### WHAT NEEDS TO BE DONE
Reproduce exactly the lines of the material beneath, from the line that contains "immunohistochemistry (IHC) image" to the line that contains "with DAB immunohistochemistry", both included, and no other lines.

↓↓↓

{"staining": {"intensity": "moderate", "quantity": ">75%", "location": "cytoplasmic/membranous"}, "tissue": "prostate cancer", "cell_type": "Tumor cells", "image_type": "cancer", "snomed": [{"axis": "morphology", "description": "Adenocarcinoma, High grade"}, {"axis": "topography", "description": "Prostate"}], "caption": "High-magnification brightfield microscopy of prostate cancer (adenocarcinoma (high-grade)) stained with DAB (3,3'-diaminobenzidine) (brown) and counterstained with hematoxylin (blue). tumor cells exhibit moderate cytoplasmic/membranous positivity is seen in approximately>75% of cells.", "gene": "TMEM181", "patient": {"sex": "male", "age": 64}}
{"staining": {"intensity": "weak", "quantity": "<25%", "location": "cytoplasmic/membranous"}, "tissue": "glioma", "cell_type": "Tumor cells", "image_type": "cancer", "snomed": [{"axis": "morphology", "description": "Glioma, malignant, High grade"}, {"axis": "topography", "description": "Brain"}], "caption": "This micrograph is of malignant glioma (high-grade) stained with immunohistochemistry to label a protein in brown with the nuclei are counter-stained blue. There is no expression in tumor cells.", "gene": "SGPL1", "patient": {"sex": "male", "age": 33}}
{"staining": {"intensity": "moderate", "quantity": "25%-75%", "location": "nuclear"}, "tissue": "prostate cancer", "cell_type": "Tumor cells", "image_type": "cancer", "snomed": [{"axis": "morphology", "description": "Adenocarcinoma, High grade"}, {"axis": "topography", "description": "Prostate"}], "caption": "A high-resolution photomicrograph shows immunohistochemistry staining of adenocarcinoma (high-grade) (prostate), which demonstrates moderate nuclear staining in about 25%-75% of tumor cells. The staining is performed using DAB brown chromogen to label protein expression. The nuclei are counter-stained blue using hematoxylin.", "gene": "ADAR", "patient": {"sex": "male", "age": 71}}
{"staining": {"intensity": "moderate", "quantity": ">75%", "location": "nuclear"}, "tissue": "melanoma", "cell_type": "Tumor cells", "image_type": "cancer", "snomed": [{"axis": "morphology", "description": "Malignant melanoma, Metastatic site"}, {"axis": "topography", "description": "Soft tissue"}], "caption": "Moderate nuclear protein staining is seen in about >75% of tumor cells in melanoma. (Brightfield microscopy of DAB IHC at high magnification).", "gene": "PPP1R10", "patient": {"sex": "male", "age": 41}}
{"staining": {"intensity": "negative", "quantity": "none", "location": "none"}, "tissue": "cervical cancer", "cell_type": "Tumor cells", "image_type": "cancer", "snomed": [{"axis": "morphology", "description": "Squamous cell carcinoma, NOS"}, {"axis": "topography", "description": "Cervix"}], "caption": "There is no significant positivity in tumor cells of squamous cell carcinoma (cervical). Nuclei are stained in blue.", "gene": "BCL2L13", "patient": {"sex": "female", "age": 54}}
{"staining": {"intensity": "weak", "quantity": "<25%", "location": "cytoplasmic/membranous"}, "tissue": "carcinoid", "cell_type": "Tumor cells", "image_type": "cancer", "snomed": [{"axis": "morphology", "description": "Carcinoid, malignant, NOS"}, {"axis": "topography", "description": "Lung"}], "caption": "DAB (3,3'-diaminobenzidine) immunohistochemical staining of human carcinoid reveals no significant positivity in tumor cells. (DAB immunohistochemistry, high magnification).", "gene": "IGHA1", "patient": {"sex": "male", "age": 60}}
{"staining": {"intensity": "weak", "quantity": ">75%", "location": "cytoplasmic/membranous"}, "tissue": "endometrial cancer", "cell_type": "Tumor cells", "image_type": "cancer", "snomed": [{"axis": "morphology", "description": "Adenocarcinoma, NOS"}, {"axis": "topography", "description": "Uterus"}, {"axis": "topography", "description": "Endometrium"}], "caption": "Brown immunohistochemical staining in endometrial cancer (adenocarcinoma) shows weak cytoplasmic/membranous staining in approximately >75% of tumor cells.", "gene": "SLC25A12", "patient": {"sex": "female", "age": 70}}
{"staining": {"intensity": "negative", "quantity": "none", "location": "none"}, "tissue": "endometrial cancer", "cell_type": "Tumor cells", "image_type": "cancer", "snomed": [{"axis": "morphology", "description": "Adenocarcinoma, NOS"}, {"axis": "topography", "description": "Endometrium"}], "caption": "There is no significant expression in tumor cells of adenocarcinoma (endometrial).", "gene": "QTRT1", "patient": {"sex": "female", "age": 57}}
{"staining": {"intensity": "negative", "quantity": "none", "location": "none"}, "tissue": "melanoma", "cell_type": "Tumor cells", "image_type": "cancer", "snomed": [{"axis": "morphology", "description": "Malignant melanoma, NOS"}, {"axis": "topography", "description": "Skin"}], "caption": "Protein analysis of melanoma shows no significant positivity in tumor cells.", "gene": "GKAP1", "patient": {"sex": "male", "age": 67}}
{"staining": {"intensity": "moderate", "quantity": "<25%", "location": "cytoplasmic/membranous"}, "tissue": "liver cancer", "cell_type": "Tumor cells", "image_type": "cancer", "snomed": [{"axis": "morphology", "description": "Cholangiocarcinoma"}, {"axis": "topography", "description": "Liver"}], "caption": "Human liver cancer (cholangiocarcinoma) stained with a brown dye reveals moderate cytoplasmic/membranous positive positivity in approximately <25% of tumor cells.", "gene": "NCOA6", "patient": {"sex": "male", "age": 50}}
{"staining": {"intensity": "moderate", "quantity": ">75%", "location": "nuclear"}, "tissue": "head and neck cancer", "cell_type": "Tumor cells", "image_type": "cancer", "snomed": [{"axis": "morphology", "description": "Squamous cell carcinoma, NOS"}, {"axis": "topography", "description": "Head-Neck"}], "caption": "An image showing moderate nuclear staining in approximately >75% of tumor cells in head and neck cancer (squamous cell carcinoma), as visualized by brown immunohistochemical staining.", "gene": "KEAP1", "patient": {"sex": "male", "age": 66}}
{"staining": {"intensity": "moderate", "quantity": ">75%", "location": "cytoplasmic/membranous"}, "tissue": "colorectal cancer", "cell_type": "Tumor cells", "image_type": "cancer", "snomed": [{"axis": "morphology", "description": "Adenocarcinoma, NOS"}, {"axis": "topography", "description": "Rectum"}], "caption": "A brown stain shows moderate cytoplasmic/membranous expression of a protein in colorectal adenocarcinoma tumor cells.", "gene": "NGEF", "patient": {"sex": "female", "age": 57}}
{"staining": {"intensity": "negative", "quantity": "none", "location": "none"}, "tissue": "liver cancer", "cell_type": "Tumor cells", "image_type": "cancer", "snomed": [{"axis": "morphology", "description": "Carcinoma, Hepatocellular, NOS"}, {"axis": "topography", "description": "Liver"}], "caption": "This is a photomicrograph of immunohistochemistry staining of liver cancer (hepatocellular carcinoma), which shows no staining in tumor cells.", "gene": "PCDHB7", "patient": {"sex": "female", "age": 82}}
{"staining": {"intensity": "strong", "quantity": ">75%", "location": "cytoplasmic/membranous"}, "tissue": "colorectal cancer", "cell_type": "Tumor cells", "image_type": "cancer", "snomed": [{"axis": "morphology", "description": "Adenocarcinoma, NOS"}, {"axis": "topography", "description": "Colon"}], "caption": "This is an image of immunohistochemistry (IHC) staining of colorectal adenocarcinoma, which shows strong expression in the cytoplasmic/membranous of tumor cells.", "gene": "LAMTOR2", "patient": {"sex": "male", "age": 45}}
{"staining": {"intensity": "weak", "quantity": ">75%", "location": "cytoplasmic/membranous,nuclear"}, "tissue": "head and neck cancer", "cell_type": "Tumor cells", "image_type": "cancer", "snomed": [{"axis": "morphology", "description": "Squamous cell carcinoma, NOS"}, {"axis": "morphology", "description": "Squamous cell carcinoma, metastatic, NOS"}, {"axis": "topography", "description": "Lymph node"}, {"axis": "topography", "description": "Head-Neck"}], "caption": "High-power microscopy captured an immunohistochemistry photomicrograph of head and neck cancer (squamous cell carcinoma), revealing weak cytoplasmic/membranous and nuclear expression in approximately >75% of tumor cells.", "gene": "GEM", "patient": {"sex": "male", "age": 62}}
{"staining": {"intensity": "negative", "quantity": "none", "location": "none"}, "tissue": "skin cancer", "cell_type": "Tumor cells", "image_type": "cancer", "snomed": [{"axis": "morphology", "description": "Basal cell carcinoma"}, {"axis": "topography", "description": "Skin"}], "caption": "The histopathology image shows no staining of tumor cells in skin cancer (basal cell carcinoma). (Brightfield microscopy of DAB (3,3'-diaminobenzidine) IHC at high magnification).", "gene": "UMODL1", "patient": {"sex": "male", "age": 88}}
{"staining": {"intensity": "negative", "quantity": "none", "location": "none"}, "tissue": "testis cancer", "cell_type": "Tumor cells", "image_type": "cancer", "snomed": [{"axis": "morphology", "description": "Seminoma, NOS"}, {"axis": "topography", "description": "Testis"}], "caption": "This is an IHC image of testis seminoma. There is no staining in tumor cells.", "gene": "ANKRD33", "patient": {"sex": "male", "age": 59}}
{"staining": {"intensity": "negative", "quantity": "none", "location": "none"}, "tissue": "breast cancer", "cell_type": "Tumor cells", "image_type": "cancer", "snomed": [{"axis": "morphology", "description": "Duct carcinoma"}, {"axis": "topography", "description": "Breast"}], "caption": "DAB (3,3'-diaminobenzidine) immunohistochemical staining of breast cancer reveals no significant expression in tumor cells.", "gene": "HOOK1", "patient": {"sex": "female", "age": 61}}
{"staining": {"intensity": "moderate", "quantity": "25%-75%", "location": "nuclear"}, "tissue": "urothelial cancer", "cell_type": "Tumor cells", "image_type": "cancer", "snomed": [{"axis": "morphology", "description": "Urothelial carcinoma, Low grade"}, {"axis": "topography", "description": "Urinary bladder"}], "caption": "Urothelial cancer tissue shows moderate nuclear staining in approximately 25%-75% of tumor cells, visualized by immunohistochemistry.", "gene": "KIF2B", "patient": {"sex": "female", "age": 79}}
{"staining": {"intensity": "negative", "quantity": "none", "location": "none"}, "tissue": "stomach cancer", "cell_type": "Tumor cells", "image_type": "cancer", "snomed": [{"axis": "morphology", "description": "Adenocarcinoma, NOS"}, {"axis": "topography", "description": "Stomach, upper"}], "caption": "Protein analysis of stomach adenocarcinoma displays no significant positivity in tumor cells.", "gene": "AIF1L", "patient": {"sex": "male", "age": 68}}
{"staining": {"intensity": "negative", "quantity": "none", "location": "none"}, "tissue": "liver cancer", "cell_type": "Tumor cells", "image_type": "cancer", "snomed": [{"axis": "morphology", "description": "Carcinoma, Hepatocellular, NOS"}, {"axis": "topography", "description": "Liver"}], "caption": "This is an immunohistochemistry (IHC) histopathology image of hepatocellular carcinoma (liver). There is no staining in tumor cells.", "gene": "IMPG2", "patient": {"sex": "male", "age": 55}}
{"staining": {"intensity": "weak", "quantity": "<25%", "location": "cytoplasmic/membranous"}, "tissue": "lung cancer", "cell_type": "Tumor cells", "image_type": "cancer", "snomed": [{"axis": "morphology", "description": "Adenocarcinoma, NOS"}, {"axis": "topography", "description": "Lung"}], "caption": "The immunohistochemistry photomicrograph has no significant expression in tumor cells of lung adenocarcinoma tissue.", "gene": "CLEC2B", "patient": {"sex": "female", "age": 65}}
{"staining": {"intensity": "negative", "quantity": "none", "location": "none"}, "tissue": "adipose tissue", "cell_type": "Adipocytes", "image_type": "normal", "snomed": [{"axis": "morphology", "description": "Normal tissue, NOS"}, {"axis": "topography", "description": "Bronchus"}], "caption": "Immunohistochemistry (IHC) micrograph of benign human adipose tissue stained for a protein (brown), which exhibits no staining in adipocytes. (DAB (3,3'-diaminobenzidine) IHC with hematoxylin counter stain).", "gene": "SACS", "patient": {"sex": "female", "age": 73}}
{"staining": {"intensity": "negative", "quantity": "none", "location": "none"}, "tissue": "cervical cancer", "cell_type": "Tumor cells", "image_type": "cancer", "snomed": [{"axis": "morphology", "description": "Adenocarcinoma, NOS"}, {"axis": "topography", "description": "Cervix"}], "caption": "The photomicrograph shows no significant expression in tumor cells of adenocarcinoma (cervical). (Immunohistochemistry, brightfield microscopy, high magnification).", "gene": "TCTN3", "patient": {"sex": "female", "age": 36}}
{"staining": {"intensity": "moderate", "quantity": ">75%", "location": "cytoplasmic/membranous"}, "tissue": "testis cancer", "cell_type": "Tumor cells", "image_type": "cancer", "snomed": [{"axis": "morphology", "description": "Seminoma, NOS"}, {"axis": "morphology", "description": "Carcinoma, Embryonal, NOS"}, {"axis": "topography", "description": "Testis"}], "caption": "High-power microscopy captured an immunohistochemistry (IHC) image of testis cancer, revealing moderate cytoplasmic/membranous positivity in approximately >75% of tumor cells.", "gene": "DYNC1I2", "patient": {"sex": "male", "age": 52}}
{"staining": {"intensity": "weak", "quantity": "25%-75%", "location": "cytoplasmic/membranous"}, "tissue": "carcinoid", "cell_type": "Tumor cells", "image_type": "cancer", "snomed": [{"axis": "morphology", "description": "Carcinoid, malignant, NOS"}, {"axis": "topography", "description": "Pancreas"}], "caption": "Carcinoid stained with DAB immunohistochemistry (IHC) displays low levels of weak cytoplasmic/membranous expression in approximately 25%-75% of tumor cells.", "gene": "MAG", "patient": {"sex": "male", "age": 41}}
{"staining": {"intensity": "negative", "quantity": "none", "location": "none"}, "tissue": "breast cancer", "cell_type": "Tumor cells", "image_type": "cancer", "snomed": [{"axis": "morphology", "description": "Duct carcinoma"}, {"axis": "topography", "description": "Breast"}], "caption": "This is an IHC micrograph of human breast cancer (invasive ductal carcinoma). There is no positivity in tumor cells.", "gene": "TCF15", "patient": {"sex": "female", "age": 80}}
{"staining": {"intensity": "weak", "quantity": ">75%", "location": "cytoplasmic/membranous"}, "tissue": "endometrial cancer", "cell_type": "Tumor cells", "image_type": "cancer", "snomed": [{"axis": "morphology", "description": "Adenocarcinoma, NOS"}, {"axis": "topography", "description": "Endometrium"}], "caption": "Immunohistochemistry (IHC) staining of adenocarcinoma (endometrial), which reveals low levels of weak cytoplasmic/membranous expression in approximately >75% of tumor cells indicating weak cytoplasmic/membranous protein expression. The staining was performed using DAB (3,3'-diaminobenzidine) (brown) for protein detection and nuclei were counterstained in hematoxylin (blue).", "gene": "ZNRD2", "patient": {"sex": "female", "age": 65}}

↑↑↑

### SOLUTION TO THIS PROBLEM
{"staining": {"intensity": "moderate", "quantity": ">75%", "location": "cytoplasmic/membranous"}, "tissue": "testis cancer", "cell_type": "Tumor cells", "image_type": "cancer", "snomed": [{"axis": "morphology", "description": "Seminoma, NOS"}, {"axis": "morphology", "description": "Carcinoma, Embryonal, NOS"}, {"axis": "topography", "description": "Testis"}], "caption": "High-power microscopy captured an immunohistochemistry (IHC) image of testis cancer, revealing moderate cytoplasmic/membranous positivity in approximately >75% of tumor cells.", "gene": "DYNC1I2", "patient": {"sex": "male", "age": 52}}
{"staining": {"intensity": "weak", "quantity": "25%-75%", "location": "cytoplasmic/membranous"}, "tissue": "carcinoid", "cell_type": "Tumor cells", "image_type": "cancer", "snomed": [{"axis": "morphology", "description": "Carcinoid, malignant, NOS"}, {"axis": "topography", "description": "Pancreas"}], "caption": "Carcinoid stained with DAB immunohistochemistry (IHC) displays low levels of weak cytoplasmic/membranous expression in approximately 25%-75% of tumor cells.", "gene": "MAG", "patient": {"sex": "male", "age": 41}}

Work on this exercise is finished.